Months after researchers detailed Braktooth bugs, they now have released the PoC exploit to the public. US CISA urges all vendors to deploy fixes for the BrakTooth bugs at their earliest to avoid potential exploit.

CISA Urges Fixing BrakTooth Bugs Quickly

In a recent advisory, US CISA has emphasized the urgency of fixing BrakTooth bugs. This alert arrives soon after the researchers who initially discovered the bugs made the PoC exploit tool publicly available.

Briefly, BrakTooth bugs caught attention earlier this year when the researchers published a detailed study on the vulnerable Bluetooth Classic (BT) protocol. They tested Bluetooth devices from 11 different vendors and found a total of 16 security flaws that they collectively named “BrakTooth”.

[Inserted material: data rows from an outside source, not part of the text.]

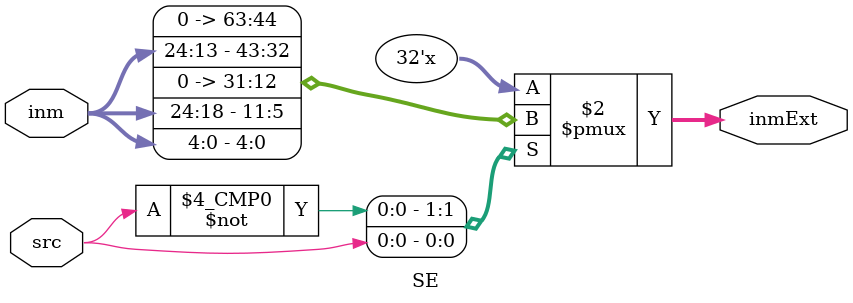
<source format=v>
/*
Unidad de generador de datos (Sign extended): es un circuito combinacional que genera el campo 
de dato inmediato, de 12 ó 20 bits, para las instrucciones aritméticas, lógicas, carga, 
almacenamiento, y saltos. Reorganiza la información del campo inmediato, de 
acuerdo con el código de operación, para ser utilizada por el procesador para 
ejecutar la instrucción correspondiente. 
Estas tareas involucran reordenar los bits, completar con 0 y desplazar el dato 
resultante de acuerdo al tipo de operación.
*/

module SE(
    input wire [24:0]   inm,        // Dato a extender 
    input wire          src,        // Tipo de instrucción a ejecutar 
    output reg [31:0]  inmExt     // Dato extendido
);

    always @(*) begin
        case (src)
            1'b0: // Tipo I
                inmExt = {20'b0, inm[24:13]};
            1'b1: // Tipo S
                inmExt = {20'b0, inm[24:18], inm[4:0]};
            /*
            3'b010: // Tipo B
                inmExt = {{19{inm[25]}}, inm[25], inm[7],
                 inm[30:25], inm[11:8], 1'b0};
            3'b011: // Tipo J
                inmExt = {{11{inm[25]}}, inm[25], inm[19:12], 
                inm[20], inm[30:21], 1'b0};
            3'b011: // Tipo U 
                inmExt = {inm[25:12], 12'b0};
            */
            default:
                inmExt = 32'b0; //por si las moscas 
        endcase
    end
endmodule
</source>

These vulnerabilities affected different devices, including commonly used smartphones and laptops. Exploiting the bugs could result differently (from DoS, device crashes to arbitrary code execution) for different devices from various vendors.

The researchers published their study after responsibly disclosing the vulnerabilities to the respective vendors. Consequently, some of the vendors had already patched the bugs when BrakTooth made it to the news. Whereas some others were on the way to deploying fixes, and hence, the researchers didn’t publicly release the PoC exploit tool. However, they could provide it to the respective vendors on request.

However, now that it’s been a while since the initial disclosure, the researchers have lifted the PoC embargo. So now, anyone can use the tool to test the devices for BrakTooth vulnerabilities.

Given the seriousness of potential malicious exploitation of BrakTooth flaws, US CISA has now issued an alert for all vendors yet to fix the bugs.

Some More Vendors With Vulnerable Devices

According to the updates shared on the researchers’ webpage for BrakTooth, the vulnerabilities affect more devices than previously reported.

Specifically, the additional affected devices belong to Samsung, Mediatek, and Airoha. And none of them have entirely fixed the bugs until the time of writing this story. However, all three are working on this matter, so the respective fixes may arrive soon.